** SOURCE INFORMATION follows **

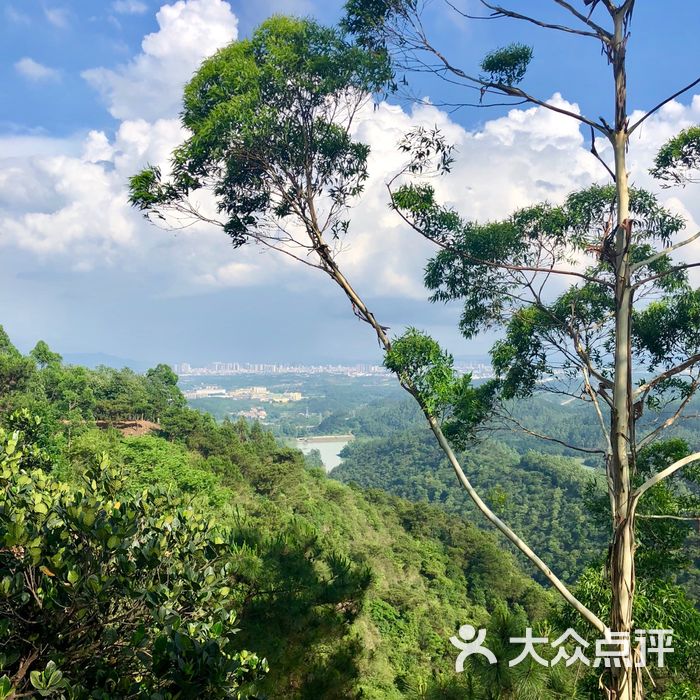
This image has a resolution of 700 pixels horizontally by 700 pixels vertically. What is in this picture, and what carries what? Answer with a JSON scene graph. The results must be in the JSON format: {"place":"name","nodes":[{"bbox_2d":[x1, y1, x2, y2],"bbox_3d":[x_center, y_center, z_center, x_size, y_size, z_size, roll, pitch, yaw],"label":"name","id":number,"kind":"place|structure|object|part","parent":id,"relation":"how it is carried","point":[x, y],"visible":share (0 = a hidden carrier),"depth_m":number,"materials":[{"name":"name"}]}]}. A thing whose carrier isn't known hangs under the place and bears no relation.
{"place":"outdoors","nodes":[
{"label":"outdoors","id":0,"kind":"place"},
{"bbox_2d":[15,57,60,82],"label":"cloud","id":1,"kind":"structure","parent":0,"point":[30,70],"materials":[{"name":"white"}]},
{"bbox_2d":[44,5,70,27],"label":"cloud","id":2,"kind":"structure","parent":0,"point":[57,19],"materials":[{"name":"white"}]},
{"bbox_2d":[60,351,155,371],"label":"distant hill","id":3,"kind":"structure","parent":0,"point":[132,363],"materials":[{"name":"blue"}]},
{"bbox_2d":[111,0,146,14],"label":"cloud","id":4,"kind":"structure","parent":0,"point":[134,7],"materials":[{"name":"white"}]},
{"bbox_2d":[185,387,226,397],"label":"building","id":5,"kind":"structure","parent":0,"point":[207,392],"materials":[{"name":"white"}]},
{"bbox_2d":[235,406,268,419],"label":"building","id":6,"kind":"structure","parent":0,"point":[262,412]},
{"bbox_2d":[229,386,303,403],"label":"building","id":7,"kind":"structure","parent":0,"point":[297,397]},
{"bbox_2d":[0,342,575,699],"label":"hillside","id":8,"kind":"structure","parent":0,"point":[420,578],"materials":[{"name":"green plant"}]},
{"bbox_2d":[0,327,37,408],"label":"tree","id":9,"kind":"object","parent":8,"relation":"on","point":[5,343],"visible":0.96,"depth_m":38.10,"materials":[{"name":"green plant"}]},
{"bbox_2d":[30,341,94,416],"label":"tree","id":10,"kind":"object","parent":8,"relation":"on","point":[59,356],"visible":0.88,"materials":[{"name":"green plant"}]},
{"bbox_2d":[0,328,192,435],"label":"tree cluster","id":11,"kind":"object","parent":8,"relation":"on","point":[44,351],"visible":0.87,"depth_m":44.62,"materials":[{"name":"green plant"}]},
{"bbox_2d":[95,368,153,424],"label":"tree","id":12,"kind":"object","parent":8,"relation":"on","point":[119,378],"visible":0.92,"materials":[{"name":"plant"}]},
{"bbox_2d":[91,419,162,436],"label":"dirt patch","id":13,"kind":"structure","parent":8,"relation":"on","point":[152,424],"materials":[{"name":"brown soil"}]},
{"bbox_2d":[0,423,267,699],"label":"shrub","id":14,"kind":"object","parent":8,"relation":"on","point":[2,583],"visible":1,"depth_m":5.15,"materials":[{"name":"green plant"}]},
{"bbox_2d":[143,363,183,421],"bbox_3d":[-11.830,2.827,54.931,3.190,4.252,3.379,0,-1,0],"label":"tree","id":15,"kind":"object","parent":8,"relation":"on","point":[169,378],"visible":0.82,"depth_m":54.31,"materials":[{"name":"green plant"}]},
{"bbox_2d":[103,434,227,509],"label":"shrub","id":16,"kind":"object","parent":8,"relation":"on","point":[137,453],"visible":0.45,"depth_m":26.11,"materials":[{"name":"green plant"}]},
{"bbox_2d":[226,518,374,699],"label":"pine tree","id":17,"kind":"object","parent":8,"relation":"on","point":[282,560],"visible":0.86,"depth_m":11.99,"materials":[{"name":"plant"}]},
{"bbox_2d":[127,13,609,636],"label":"leaning tree","id":18,"kind":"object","parent":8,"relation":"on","point":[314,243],"visible":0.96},
{"bbox_2d":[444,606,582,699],"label":"pine tree","id":19,"kind":"object","parent":8,"relation":"on","point":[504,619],"visible":0.89,"depth_m":8.35,"materials":[{"name":"plant"}]},
{"bbox_2d":[347,0,699,699],"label":"tall tree","id":20,"kind":"object","parent":8,"relation":"on","point":[617,343],"visible":0.99,"depth_m":8.14,"materials":[{"name":"plant"}]},
{"label":"trunk","id":21,"kind":"part","parent":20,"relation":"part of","materials":[{"name":"wood"}]},
{"bbox_2d":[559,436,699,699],"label":"tree","id":22,"kind":"object","parent":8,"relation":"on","point":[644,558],"visible":0.65,"depth_m":11.65,"materials":[{"name":"green plant"}]},
{"bbox_2d":[295,435,351,473],"label":"lake","id":23,"kind":"structure","parent":0,"point":[325,451],"materials":[{"name":"liquid"}]},
{"bbox_2d":[0,0,699,364],"label":"sky","id":24,"kind":"structure","parent":0,"point":[152,21],"materials":[{"name":"blue"}]},
{"bbox_2d":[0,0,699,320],"label":"cloud","id":25,"kind":"structure","parent":0,"point":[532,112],"materials":[{"name":"white"}]},
{"bbox_2d":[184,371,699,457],"label":"valley","id":26,"kind":"structure","parent":0,"point":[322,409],"materials":[{"name":"green plant"}]},
{"bbox_2d":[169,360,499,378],"label":"city","id":27,"kind":"object","parent":26,"relation":"on","point":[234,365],"visible":0.68},
{"bbox_2d":[342,393,699,585],"label":"forested hill","id":28,"kind":"structure","parent":0,"point":[385,455],"materials":[{"name":"green plant"}]}
]}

** End of SOURCE INFORMATION **

TASK DETAILS: Word for word, restate the whole listing and drop the images.

OUTPUT BELOW:
This image has a resolution of 700 pixels horizontally by 700 pixels vertically. What is in this picture, and what carries what? Answer with a JSON scene graph. The results must be in the JSON format: {"place":"name","nodes":[{"bbox_2d":[x1, y1, x2, y2],"bbox_3d":[x_center, y_center, z_center, x_size, y_size, z_size, roll, pitch, yaw],"label":"name","id":number,"kind":"place|structure|object|part","parent":id,"relation":"how it is carried","point":[x, y],"visible":share (0 = a hidden carrier),"depth_m":number,"materials":[{"name":"name"}]}]}. A thing whose carrier isn't known hangs under the place and bears no relation.
{"place":"outdoors","nodes":[
{"label":"outdoors","id":0,"kind":"place"},
{"bbox_2d":[15,57,60,82],"label":"cloud","id":1,"kind":"structure","parent":0,"point":[30,70],"materials":[{"name":"white"}]},
{"bbox_2d":[44,5,70,27],"label":"cloud","id":2,"kind":"structure","parent":0,"point":[57,19],"materials":[{"name":"white"}]},
{"bbox_2d":[60,351,155,371],"label":"distant hill","id":3,"kind":"structure","parent":0,"point":[132,363],"materials":[{"name":"blue"}]},
{"bbox_2d":[111,0,146,14],"label":"cloud","id":4,"kind":"structure","parent":0,"point":[134,7],"materials":[{"name":"white"}]},
{"bbox_2d":[185,387,226,397],"label":"building","id":5,"kind":"structure","parent":0,"point":[207,392],"materials":[{"name":"white"}]},
{"bbox_2d":[235,406,268,419],"label":"building","id":6,"kind":"structure","parent":0,"point":[262,412]},
{"bbox_2d":[229,386,303,403],"label":"building","id":7,"kind":"structure","parent":0,"point":[297,397]},
{"bbox_2d":[0,342,575,699],"label":"hillside","id":8,"kind":"structure","parent":0,"point":[420,578],"materials":[{"name":"green plant"}]},
{"bbox_2d":[0,327,37,408],"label":"tree","id":9,"kind":"object","parent":8,"relation":"on","point":[5,343],"visible":0.96,"depth_m":38.10,"materials":[{"name":"green plant"}]},
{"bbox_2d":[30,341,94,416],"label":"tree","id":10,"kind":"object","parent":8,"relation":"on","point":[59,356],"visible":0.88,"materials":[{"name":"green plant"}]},
{"bbox_2d":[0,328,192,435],"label":"tree cluster","id":11,"kind":"object","parent":8,"relation":"on","point":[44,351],"visible":0.87,"depth_m":44.62,"materials":[{"name":"green plant"}]},
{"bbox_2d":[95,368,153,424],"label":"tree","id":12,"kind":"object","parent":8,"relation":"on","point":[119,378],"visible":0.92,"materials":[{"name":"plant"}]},
{"bbox_2d":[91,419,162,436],"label":"dirt patch","id":13,"kind":"structure","parent":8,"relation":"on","point":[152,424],"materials":[{"name":"brown soil"}]},
{"bbox_2d":[0,423,267,699],"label":"shrub","id":14,"kind":"object","parent":8,"relation":"on","point":[2,583],"visible":1,"depth_m":5.15,"materials":[{"name":"green plant"}]},
{"bbox_2d":[143,363,183,421],"bbox_3d":[-11.830,2.827,54.931,3.190,4.252,3.379,0,-1,0],"label":"tree","id":15,"kind":"object","parent":8,"relation":"on","point":[169,378],"visible":0.82,"depth_m":54.31,"materials":[{"name":"green plant"}]},
{"bbox_2d":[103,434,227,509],"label":"shrub","id":16,"kind":"object","parent":8,"relation":"on","point":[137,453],"visible":0.45,"depth_m":26.11,"materials":[{"name":"green plant"}]},
{"bbox_2d":[226,518,374,699],"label":"pine tree","id":17,"kind":"object","parent":8,"relation":"on","point":[282,560],"visible":0.86,"depth_m":11.99,"materials":[{"name":"plant"}]},
{"bbox_2d":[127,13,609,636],"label":"leaning tree","id":18,"kind":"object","parent":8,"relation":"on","point":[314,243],"visible":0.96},
{"bbox_2d":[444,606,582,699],"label":"pine tree","id":19,"kind":"object","parent":8,"relation":"on","point":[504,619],"visible":0.89,"depth_m":8.35,"materials":[{"name":"plant"}]},
{"bbox_2d":[347,0,699,699],"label":"tall tree","id":20,"kind":"object","parent":8,"relation":"on","point":[617,343],"visible":0.99,"depth_m":8.14,"materials":[{"name":"plant"}]},
{"label":"trunk","id":21,"kind":"part","parent":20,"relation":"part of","materials":[{"name":"wood"}]},
{"bbox_2d":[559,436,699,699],"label":"tree","id":22,"kind":"object","parent":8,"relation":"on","point":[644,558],"visible":0.65,"depth_m":11.65,"materials":[{"name":"green plant"}]},
{"bbox_2d":[295,435,351,473],"label":"lake","id":23,"kind":"structure","parent":0,"point":[325,451],"materials":[{"name":"liquid"}]},
{"bbox_2d":[0,0,699,364],"label":"sky","id":24,"kind":"structure","parent":0,"point":[152,21],"materials":[{"name":"blue"}]},
{"bbox_2d":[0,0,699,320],"label":"cloud","id":25,"kind":"structure","parent":0,"point":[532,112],"materials":[{"name":"white"}]},
{"bbox_2d":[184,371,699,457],"label":"valley","id":26,"kind":"structure","parent":0,"point":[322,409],"materials":[{"name":"green plant"}]},
{"bbox_2d":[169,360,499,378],"label":"city","id":27,"kind":"object","parent":26,"relation":"on","point":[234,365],"visible":0.68},
{"bbox_2d":[342,393,699,585],"label":"forested hill","id":28,"kind":"structure","parent":0,"point":[385,455],"materials":[{"name":"green plant"}]}
]}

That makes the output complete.